*Stated exercise:* In the passage on corporate monopolization below, what does the sentence beginning "Our desire for" list as things no company should be able to sell back to us as a commodity?

[start Document section]

When it comes to sharing information/media of any kind, the same potential monopolization issues will arise. We will always be pawns to a greedy corporate dictatorship, as long as we give up our consumer power and refuse to change products or services simply because most other people are still using that service. When people will not cut their losses and vote with their feet, they become putty in the hands of the corporate goons. We should all choose which products or services we endorse, with respect to it's individual features, quality service value etc. When the feature we want most, is for everybody else to be using the same product or service, then we present a vulnerability which is ripe for exploitation. The desire for compatibility and access to each other, can be exploited as the commodity itself. Our desire for common points of reference, access to each others personal info, shared data and common networking protocols, is not something any company should be able to sell back to us as a commodity.

The data we create and content we provide for each other, is not a valid asset that any company should have the power to exploit. It is so easy to see why this is so, and also trivial to avoid the situation, if only people would:
  • A) Respect themselves and appreciate the power of consumer resistance.

[end Document section]
[start Data supplied]

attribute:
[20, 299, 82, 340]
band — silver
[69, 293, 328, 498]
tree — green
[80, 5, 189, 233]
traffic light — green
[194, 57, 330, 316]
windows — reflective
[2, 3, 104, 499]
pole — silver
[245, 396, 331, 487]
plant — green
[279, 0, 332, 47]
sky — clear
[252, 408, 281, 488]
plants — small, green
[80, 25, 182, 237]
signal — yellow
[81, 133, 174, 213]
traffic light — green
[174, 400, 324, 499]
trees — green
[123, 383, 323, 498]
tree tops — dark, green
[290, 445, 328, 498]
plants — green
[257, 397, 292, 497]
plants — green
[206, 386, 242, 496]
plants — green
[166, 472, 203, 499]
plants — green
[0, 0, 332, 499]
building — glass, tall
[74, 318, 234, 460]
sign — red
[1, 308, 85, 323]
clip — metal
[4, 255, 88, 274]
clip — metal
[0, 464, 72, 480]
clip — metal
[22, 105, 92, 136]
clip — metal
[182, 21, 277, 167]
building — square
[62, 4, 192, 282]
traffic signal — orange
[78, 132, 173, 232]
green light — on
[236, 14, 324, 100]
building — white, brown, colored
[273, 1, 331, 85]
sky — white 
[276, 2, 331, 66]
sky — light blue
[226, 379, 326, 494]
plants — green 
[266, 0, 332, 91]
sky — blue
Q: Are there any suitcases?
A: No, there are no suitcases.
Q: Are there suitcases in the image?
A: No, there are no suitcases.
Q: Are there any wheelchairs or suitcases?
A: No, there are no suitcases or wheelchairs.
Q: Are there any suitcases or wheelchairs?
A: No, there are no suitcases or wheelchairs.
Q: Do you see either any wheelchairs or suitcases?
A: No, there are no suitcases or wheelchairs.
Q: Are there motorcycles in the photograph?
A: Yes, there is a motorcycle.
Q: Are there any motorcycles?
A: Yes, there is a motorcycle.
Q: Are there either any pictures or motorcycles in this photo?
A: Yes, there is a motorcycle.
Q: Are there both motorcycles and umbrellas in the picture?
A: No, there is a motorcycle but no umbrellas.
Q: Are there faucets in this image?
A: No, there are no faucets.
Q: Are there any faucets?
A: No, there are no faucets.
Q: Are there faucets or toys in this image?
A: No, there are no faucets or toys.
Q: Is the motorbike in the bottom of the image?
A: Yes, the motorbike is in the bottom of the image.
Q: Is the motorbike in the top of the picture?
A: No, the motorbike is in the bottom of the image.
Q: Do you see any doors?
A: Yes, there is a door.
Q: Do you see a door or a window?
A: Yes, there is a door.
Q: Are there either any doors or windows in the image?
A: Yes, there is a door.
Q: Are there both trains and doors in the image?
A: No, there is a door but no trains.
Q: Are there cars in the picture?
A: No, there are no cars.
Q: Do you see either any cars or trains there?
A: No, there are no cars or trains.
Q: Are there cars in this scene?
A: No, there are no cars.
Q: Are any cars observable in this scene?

[end Data supplied]

*Completed exercise:*
- common points of reference
- access to each others personal info
- shared data
- common networking protocols